**Your task**
What follows is a set of entries. Repeat them exactly, but not their pictures.

--

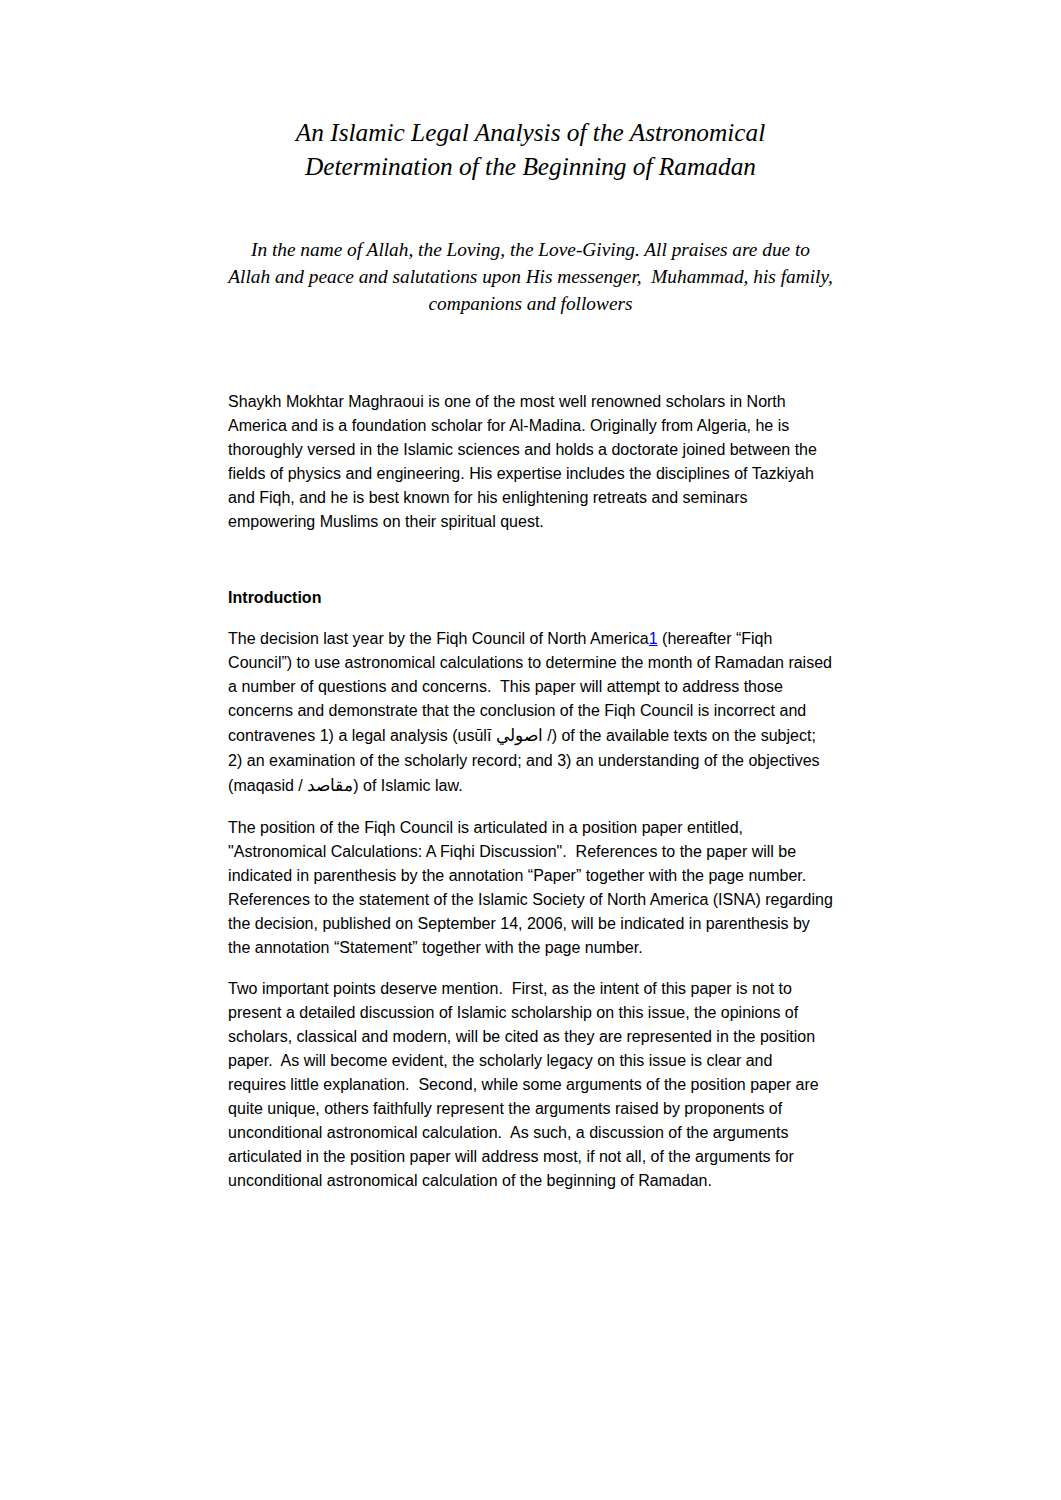An Islamic Legal Analysis of the Astronomical Determination of the Beginning of Ramadan
In the name of Allah, the Loving, the Love-Giving. All praises are due to Allah and peace and salutations upon His messenger, Muhammad, his family, companions and followers
Shaykh Mokhtar Maghraoui is one of the most well renowned scholars in North America and is a foundation scholar for Al-Madina. Originally from Algeria, he is thoroughly versed in the Islamic sciences and holds a doctorate joined between the fields of physics and engineering. His expertise includes the disciplines of Tazkiyah and Fiqh, and he is best known for his enlightening retreats and seminars empowering Muslims on their spiritual quest.
Introduction
The decision last year by the Fiqh Council of North America1 (hereafter “Fiqh Council”) to use astronomical calculations to determine the month of Ramadan raised a number of questions and concerns. This paper will attempt to address those concerns and demonstrate that the conclusion of the Fiqh Council is incorrect and contravenes 1) a legal analysis (usūlī اصولي /) of the available texts on the subject; 2) an examination of the scholarly record; and 3) an understanding of the objectives (maqasid / مقاصد) of Islamic law.
The position of the Fiqh Council is articulated in a position paper entitled, "Astronomical Calculations: A Fiqhi Discussion". References to the paper will be indicated in parenthesis by the annotation “Paper” together with the page number. References to the statement of the Islamic Society of North America (ISNA) regarding the decision, published on September 14, 2006, will be indicated in parenthesis by the annotation “Statement” together with the page number.
Two important points deserve mention. First, as the intent of this paper is not to present a detailed discussion of Islamic scholarship on this issue, the opinions of scholars, classical and modern, will be cited as they are represented in the position paper. As will become evident, the scholarly legacy on this issue is clear and requires little explanation. Second, while some arguments of the position paper are quite unique, others faithfully represent the arguments raised by proponents of unconditional astronomical calculation. As such, a discussion of the arguments articulated in the position paper will address most, if not all, of the arguments for unconditional astronomical calculation of the beginning of Ramadan.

--

**Answer to this exercise**
An Islamic Legal Analysis of the Astronomical Determination of the Beginning of Ramadan
In the name of Allah, the Loving, the Love-Giving. All praises are due to Allah and peace and salutations upon His messenger, Muhammad, his family, companions and followers
Shaykh Mokhtar Maghraoui is one of the most well renowned scholars in North America and is a foundation scholar for Al-Madina. Originally from Algeria, he is thoroughly versed in the Islamic sciences and holds a doctorate joined between the fields of physics and engineering. His expertise includes the disciplines of Tazkiyah and Fiqh, and he is best known for his enlightening retreats and seminars empowering Muslims on their spiritual quest.
Introduction
The decision last year by the Fiqh Council of North America1 (hereafter “Fiqh Council”) to use astronomical calculations to determine the month of Ramadan raised a number of questions and concerns. This paper will attempt to address those concerns and demonstrate that the conclusion of the Fiqh Council is incorrect and contravenes 1) a legal analysis (usūlī اصولي /) of the available texts on the subject; 2) an examination of the scholarly record; and 3) an understanding of the objectives (maqasid / مقاصد) of Islamic law.
The position of the Fiqh Council is articulated in a position paper entitled, "Astronomical Calculations: A Fiqhi Discussion". References to the paper will be indicated in parenthesis by the annotation “Paper” together with the page number. References to the statement of the Islamic Society of North America (ISNA) regarding the decision, published on September 14, 2006, will be indicated in parenthesis by the annotation “Statement” together with the page number.
Two important points deserve mention. First, as the intent of this paper is not to present a detailed discussion of Islamic scholarship on this issue, the opinions of scholars, classical and modern, will be cited as they are represented in the position paper. As will become evident, the scholarly legacy on this issue is clear and requires little explanation. Second, while some arguments of the position paper are quite unique, others faithfully represent the arguments raised by proponents of unconditional astronomical calculation. As such, a discussion of the arguments articulated in the position paper will address most, if not all, of the arguments for unconditional astronomical calculation of the beginning of Ramadan.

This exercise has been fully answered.